What is LLM evaluation
How it works
LLM evaluation works by comparing a model's generated outputs against reference answers or expected behaviors using metrics like perplexity, BLEU, or human ratings. Think of it like grading a student's essay: you check for correctness, clarity, and relevance. Automated metrics provide quick scores, while human evaluation captures nuance and safety concerns. This combined approach ensures the model performs well across tasks and avoids harmful outputs.
Concrete example
Here is a simple Python example using the OpenAI SDK to evaluate a model's response quality by comparing it to a reference answer using a similarity score (cosine similarity) with embeddings:
import os
from openai import OpenAI
from sklearn.metrics.pairwise import cosine_similarity
client = OpenAI(api_key=os.environ["OPENAI_API_KEY"])
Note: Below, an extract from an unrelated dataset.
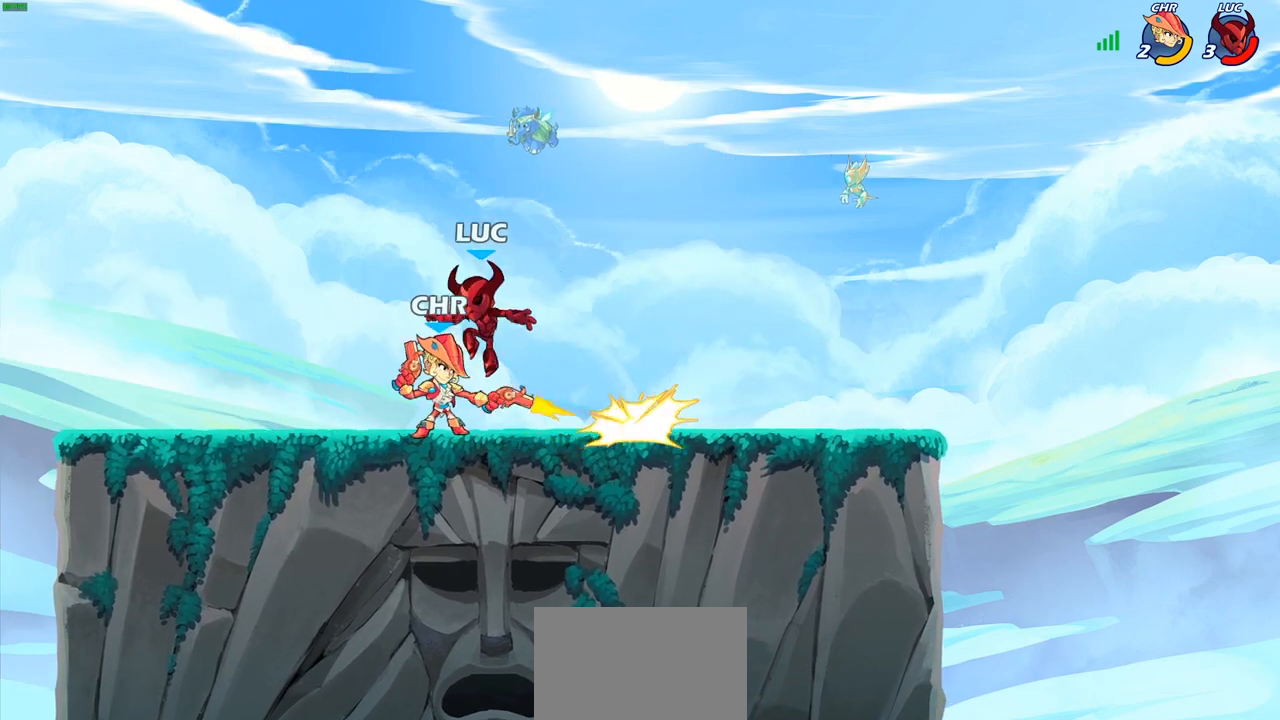
{"buttons": ["SQUARE"], "left_stick": "center", "right_stick": "center", "events": [[17, "left_stick", "right"], [83, "left_stick", "center"], [150, "SQUARE", "down"], [233, "SQUARE", "up"], [333, "SQUARE", "down"], [400, "SQUARE", "up"], [467, "SQUARE", "down"]]}
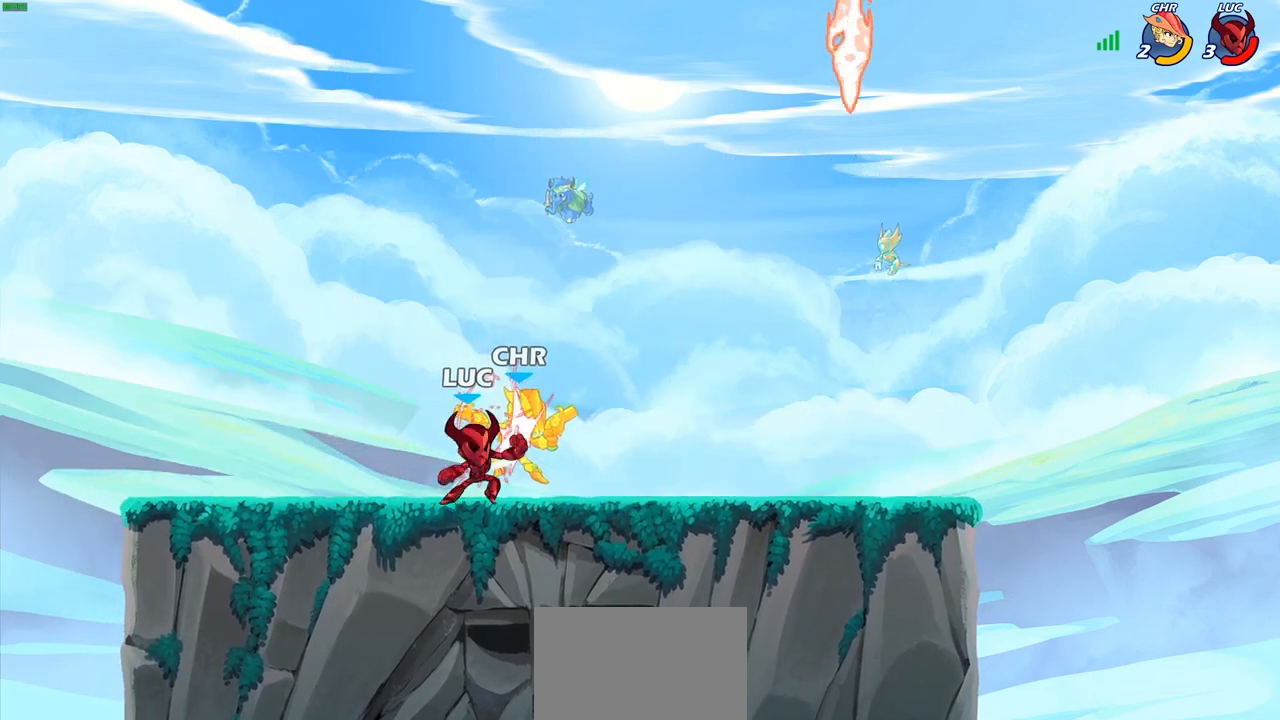
{"buttons": [], "left_stick": "center", "right_stick": "center", "events": [[67, "SQUARE", "up"], [150, "SQUARE", "down"], [217, "SQUARE", "up"], [300, "SQUARE", "down"], [400, "SQUARE", "up"]]}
# Reference answer and model output
reference = "The capital of France is Paris."
model_output = "Paris is the capital city of France."
# Get embeddings for both texts
ref_embedding = client.embeddings.create(input=reference, model="text-embedding-3-large").data[0].embedding
output_embedding = client.embeddings.create(input=model_output, model="text-embedding-3-large").data[0].embedding
# Calculate cosine similarity
similarity = cosine_similarity([ref_embedding], [output_embedding])[0][0]
print(f"Similarity score: {similarity:.4f}") Similarity score: 0.9876
When to use it
Use LLM evaluation when you need to verify that a language model meets quality standards for tasks like summarization, translation, or question answering. It is essential before deploying models in production to ensure accuracy, fairness, and safety. Avoid relying solely on automated metrics; combine with human review for sensitive or high-stakes applications.
Key terms
| Term | Definition |
|---|---|
| Perplexity | A metric measuring how well a model predicts a sample; lower is better. |
| BLEU | A score evaluating the overlap between generated and reference text, used in translation. |
| Human evaluation | Qualitative assessment by people to judge output quality and safety. |
| Cosine similarity | A measure of similarity between two vectors, often used with embeddings. |
| Benchmark | A standardized test dataset or task used to compare model performance. |
Key Takeaways
- LLM evaluation combines automated metrics and human judgment to measure model quality.
- Use embeddings and similarity scores for quantitative comparison of outputs.
- Human review is critical for assessing safety and nuanced language understanding.